I went to read the actual contents with the idea that it might have some
redeeming qualities, like the synergy that can be achieved by keeping less
personnel in a smaller kitchen aided by this techno-wonder, allowing existing
businesses to make better use of limited real state or expand to other lines
of businesses (think gourmet hamburgers delivered at your doorstep)... but
instead I found this little gem:

'Momentum Machines cofounder Alexandros Vardakostas told Xconomy his "device
isn’t meant to make employees more efficient. It’s meant to completely obviate
them."'

Why would you want to deprive the world of uniquely talented engineers and put
them to work in creating a machine that provides the world with yet another
form of overcapacity automation in times of record high unemployment?

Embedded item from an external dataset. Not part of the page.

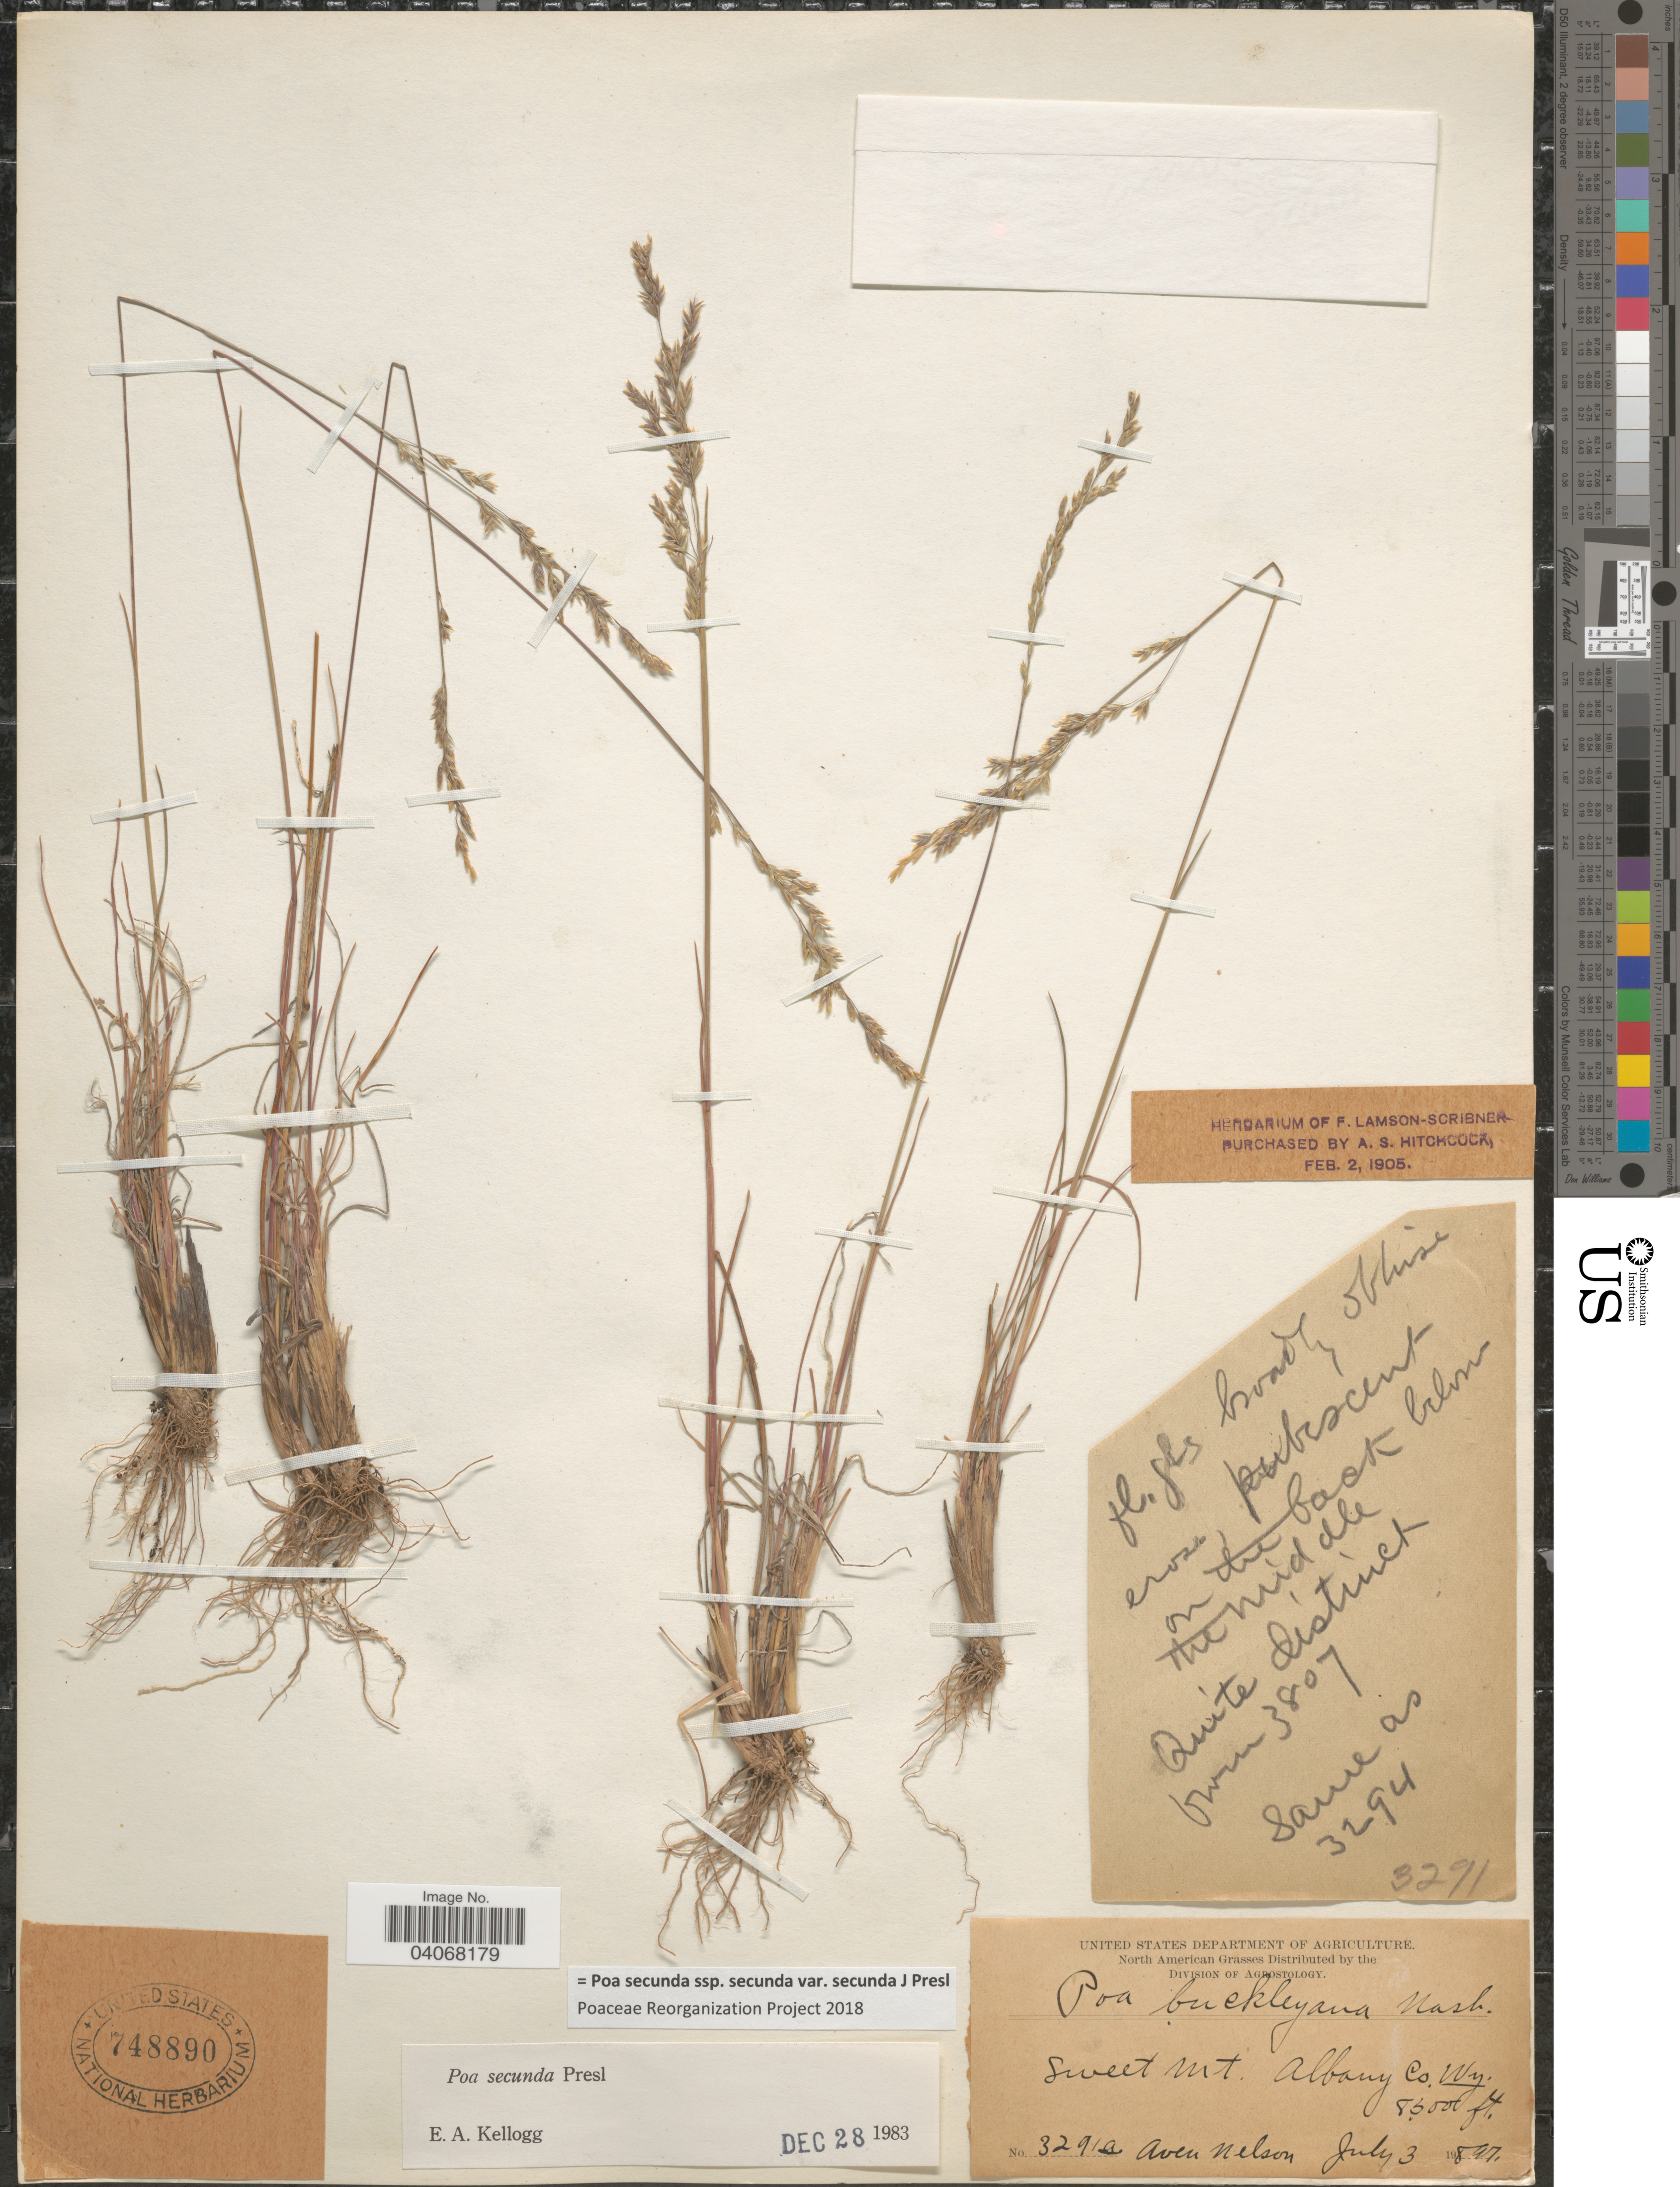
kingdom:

You just
managed to squeeze both the restaurant owner and the personnel of their
money... why would they want to pay you for this?

Most likely because your business plan really involves squeezing _early
investors_ out of _their_ money with a product that looks great on paper but
does not solve any real problem in the real world...

Robo-burgers my...

------
PeterisP
The key question isn't if it makes a better burger than the average burger
cook - it certainly has capabilities to be better in some areas, and
recipes/ingredients can be tuned to make the product fit it's strong sides.

But - is it really cheaper than a minimum wage employee?

If the costs are comparable, it might get some traction, but a limited one -
for example, I got a burger today in a rather off-peak time, and a single
person was easily running the shop at the time, accepting orders, taking cash,
and making the food. Such a scenario would offer a grand total savings of $0
for some shops, as someone would still have to be around; but it can replace
some labor in shops with larger volume.

Now, if it'd be comparable in price to a restaurant-grade oven or coffee
machine, that would mean disruption - but is it?

------
anderiv
The only part of this robot I'm skeptical of is the "grind-on-demand" portion.
As someone who regularly grinds my own chuck to make hamburgers, I've learned
that in order to get a consistent, even mix between fat and meat, it's
absolutely critical to grind the entire roast (actually it's ground twice),
and then mix to evenly distribute things.

If this were truly grind-on-demand, it would be quite hard to guarantee a
consistent product (which is a hallmark of most fast food restaurants).

------
ErikRogneby
I wonder how much this thing costs? It's missing a special sauce dispenser.
I'll admit my stomach did grumble when looking at the gallery. I appreciated a
toasted bun.